El colapso se produjo en las últimas horas en el paseo peatonal frente al mar. El pavimento no aguantó más, se quebró y dejó al descubierto un socavón de profundidad considerable, dejando expuesta la estructura inferior y los cimientos que sostienen el paso de miles de necochenses y turistas.

Las imágenes del lugar son elocuentes. Dentro del pozo se observa una gran acumulación de agua, lo que confirma que los más de 100 milímetros caídos en la última jornada fueron el factor determinante. La saturación del suelo y las filtraciones terminaron por socavar la base de la Rambla, provocando que el cemento cediera como si fuera papel.

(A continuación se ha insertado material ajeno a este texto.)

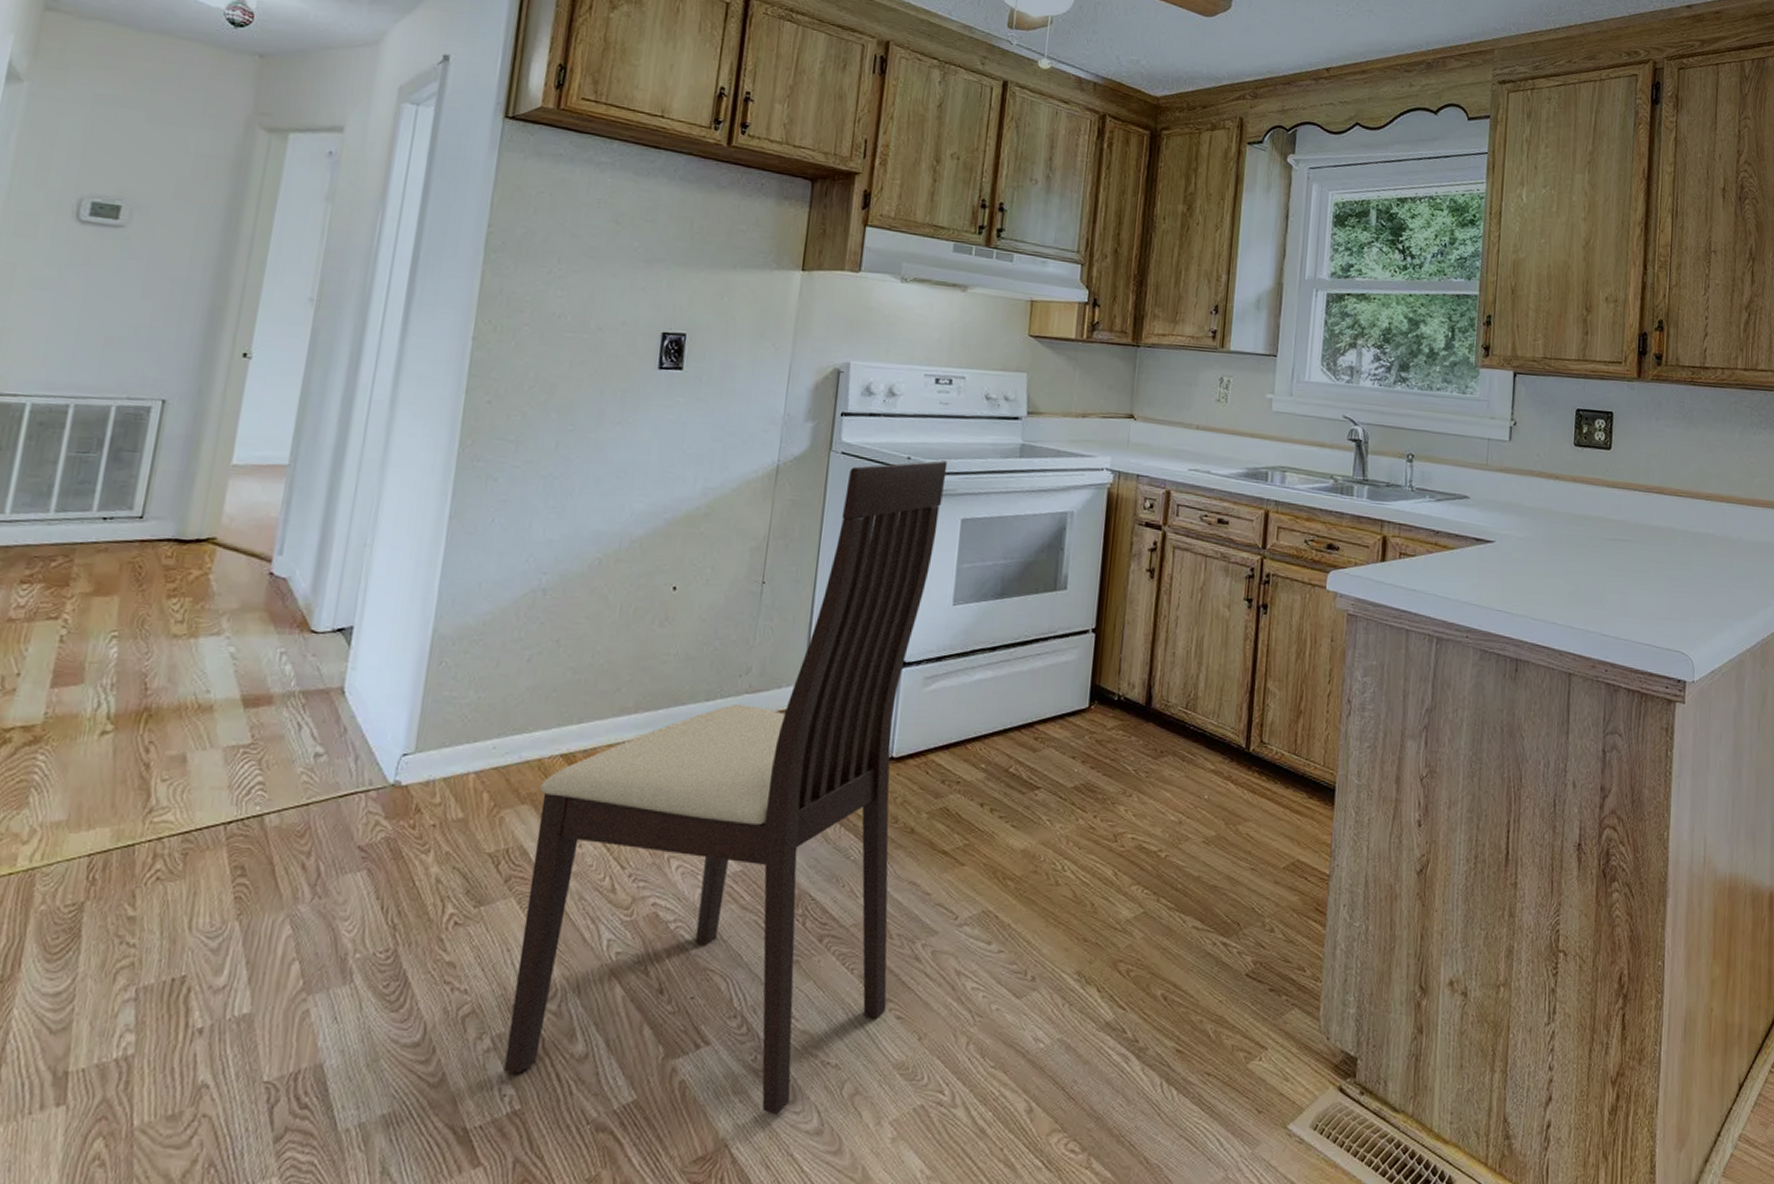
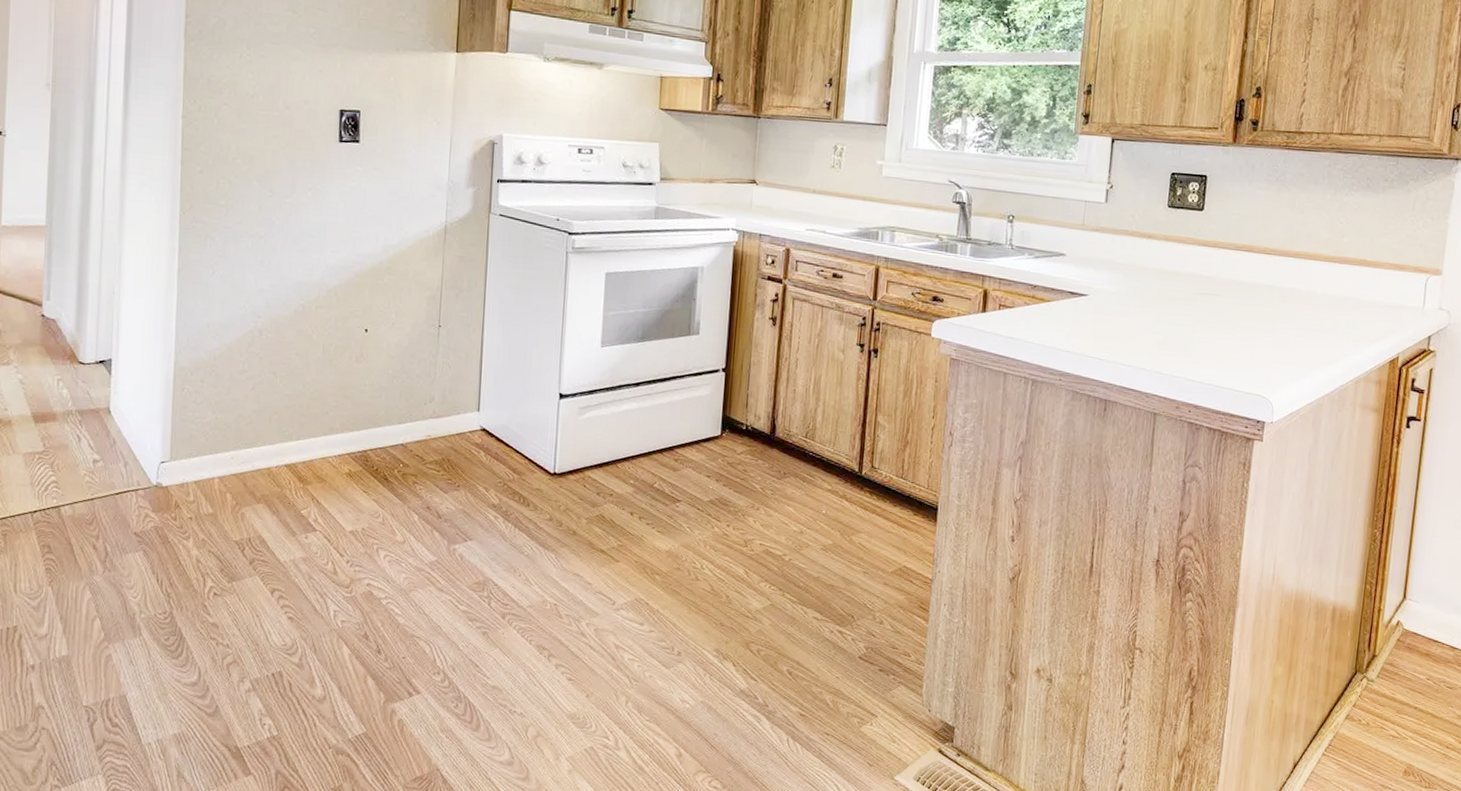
chair: present [503,460,948,1116] -> none [262,221,592,749]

A simple vista, el deterioro estructural es evidente y, lo que es más preocupante, el daño podría extenderse. Si el terreno sigue cediendo bajo la superficie que aún parece "sana", el área de peligro podría agrandarse en las próximas horas si no hay una intervención técnica inmediata.

Aunque afortunadamente no se registraron personas heridas, el riesgo para quienes circulan por la zona —ya sea haciendo ejercicio o paseando— es altísimo. El pozo apareció de forma imprevista y la rotura del pavimento dejó bordes filosos y una caída libre hacia el vacío estructural.
Este hundimiento en la Rambla se suma al desmoronamiento de la calle 566 en Quequén y al colapso de los pluviales en las avenidas 75 y 91. La pregunta que queda flotando entre los vecinos es si nuestra infraestructura costera está preparada para los nuevos regímenes de lluvia o si el abandono de años finalmente le está pasando factura al patrimonio de todos los necochenses.